Caldesmon acts to inhibit myosin ATPase activity (Ngai et al. 1984) acting as a break to myometrial contractility. In conjunction with its role as an inhibitor to myometrial contractility, expression is significantly increased in pregnancy (Word et al. 1993).It is

thought to act as a myometrial contractile inhibitor by tethering actin and myosin together and blocking their direct interaction. The N-terminal region of caldesmon binds myosin, while its C-terminal binds actin, in a low [Ca2+]i /unstipulated state this configuration blocks

the binding of unphosphorylated myosin heads to actin. Upon stimulation, Ca2+-calmodulin interacts with caldesmon resulting in the movement of caldesmon away from actin/myosin interaction sites (Wang 2001). In addition to Ca2+-calmodulin inhibition of caldesmon, it is also able to be phosphorylated in a non-Ca2+ dependent manner by PKC and protein kinase II (Gorenne et al. 2004).

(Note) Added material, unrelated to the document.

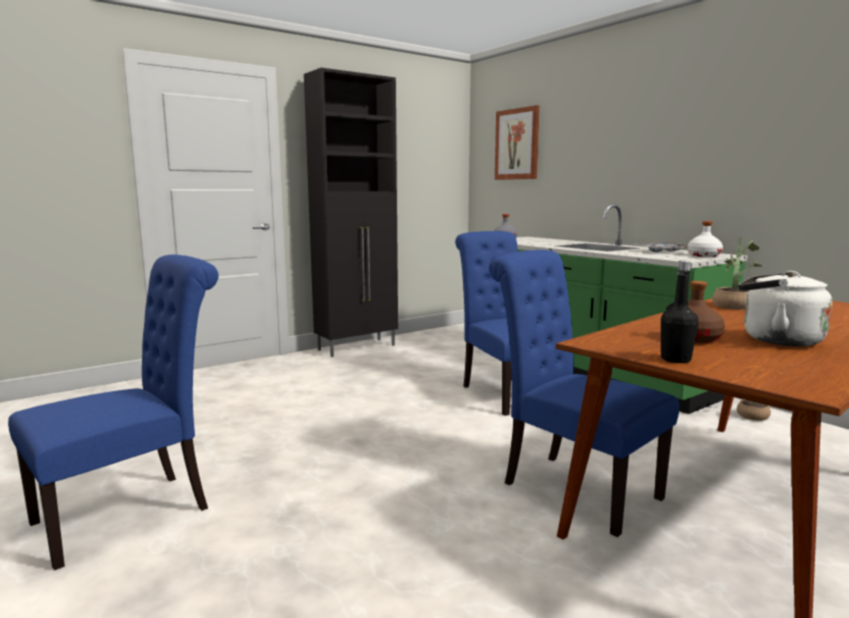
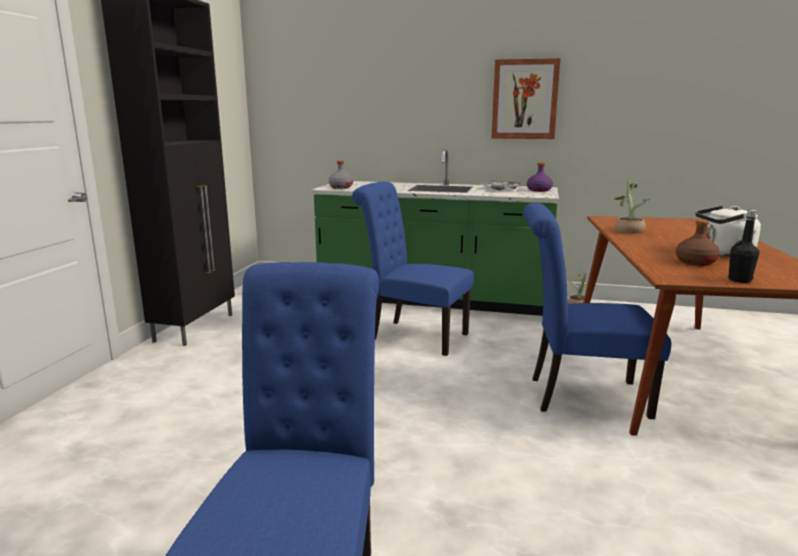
camera: 40 degrees left, 5 degrees up
(517, 144) = (315, 86): picture -> picture (525, 99)
(703, 255) = (538, 190): white bottle -> purple bottle

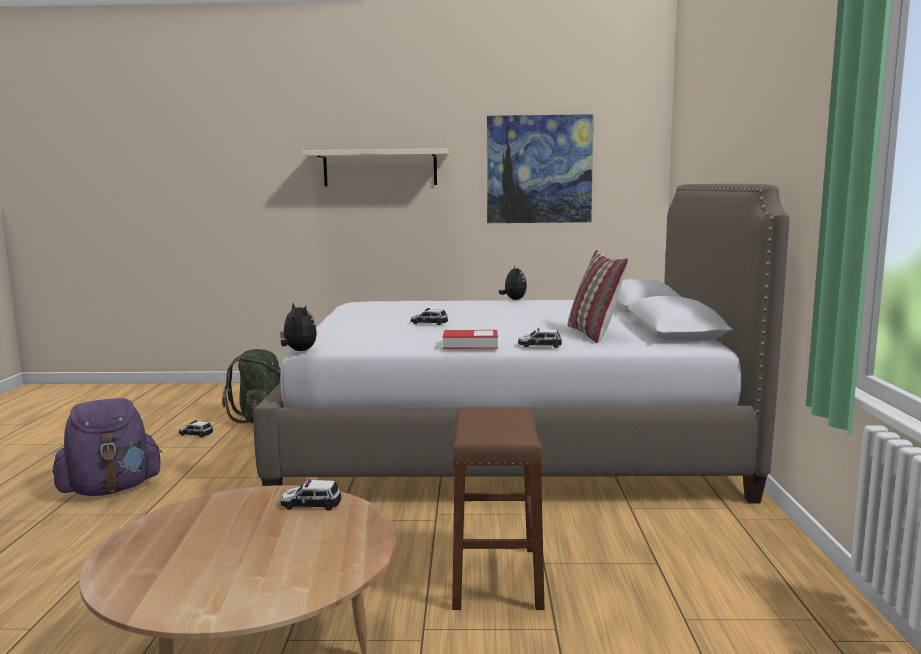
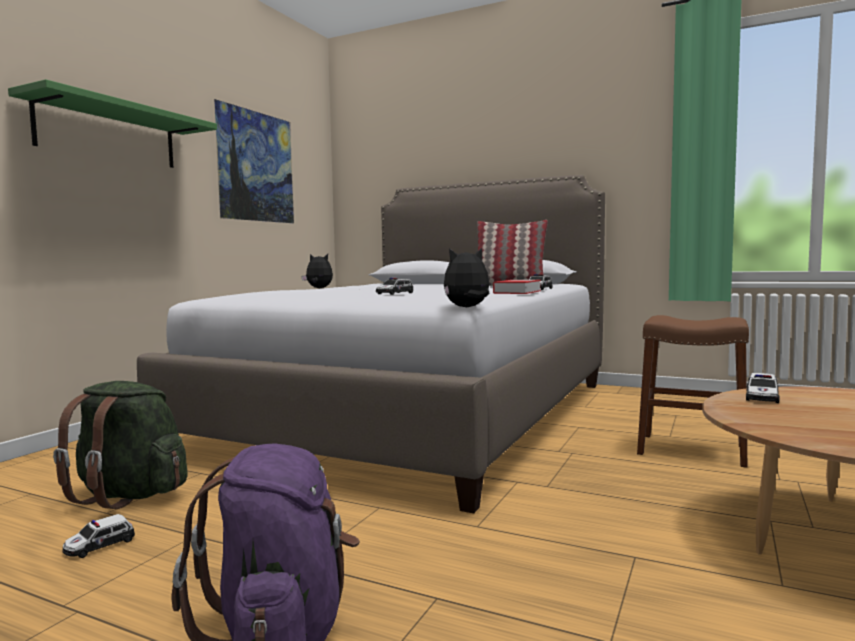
camera: 65 degrees left, 5 degrees down
(380, 168) = (108, 134): beige shelf -> green shelf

Calponin is another regulatory protein associated with the thin filaments, and found in all smooth muscles. It is a monomeric protein of 34 KDa (Winder et al. 1993), with similar binding characteristic to caldesmon, able to interact with actin (Childs et al. 1992) myosin (Szymanski et al. 1997) and Ca2+-calmodulin (Winder et al. 1993). Unlike caldesmon, it appears that the only physiological relevant interaction partner is actin (Winder et al. 1993). Calponin inhibits the myosin ATPase activity rather than reducing Ca2+-dependent myosin phosphorylation (Winder et al. 1990) and is thought to involve inhibition of a catalytic step ATPase cycle, most probably the rate limiting step of ADP or inorganic phosphate (Pi) release.

Calponin itself is regulated by phosphorylation, resulting in the abolishment of calponin inhibition on the actin-activated ATPase (Winder et al. 1993). Both PKC and calmodulin kinase II have been shown to phosphorylate calponin (Winder et al. 1990) while dephosphorylated by a type 2A protein serine/threonine phosphatase (Winder et al. 1992).